TASK DIRECTIONS :: Set down exactly the lines that run from the line with "angegebenen personenbezogenen Daten" to the end of the data, and nothing else.

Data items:
────────────────

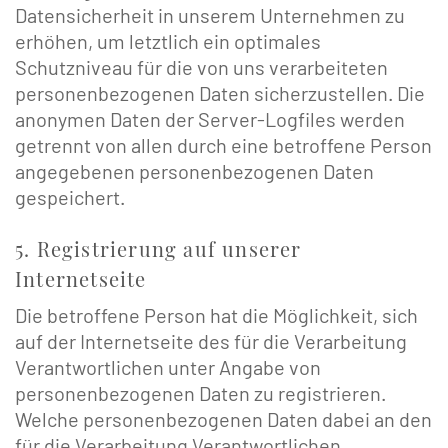
Datensicherheit in unserem Unternehmen zu
erhöhen, um letztlich ein optimales
Schutzniveau für die von uns verarbeiteten
personenbezogenen Daten sicherzustellen. Die
anonymen Daten der Server-Logfiles werden
getrennt von allen durch eine betroffene Person
angegebenen personenbezogenen Daten
gespeichert.
5. Registrierung auf unserer
Internetseite
Die betroffene Person hat die Möglichkeit, sich
auf der Internetseite des für die Verarbeitung
Verantwortlichen unter Angabe von
personenbezogenen Daten zu registrieren.
Welche personenbezogenen Daten dabei an den
für die Verarbeitung Verantwortlichen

────────────────

WRITTEN ANSWER ::
angegebenen personenbezogenen Daten
gespeichert.
5. Registrierung auf unserer
Internetseite
Die betroffene Person hat die Möglichkeit, sich
auf der Internetseite des für die Verarbeitung
Verantwortlichen unter Angabe von
personenbezogenen Daten zu registrieren.
Welche personenbezogenen Daten dabei an den
für die Verarbeitung Verantwortlichen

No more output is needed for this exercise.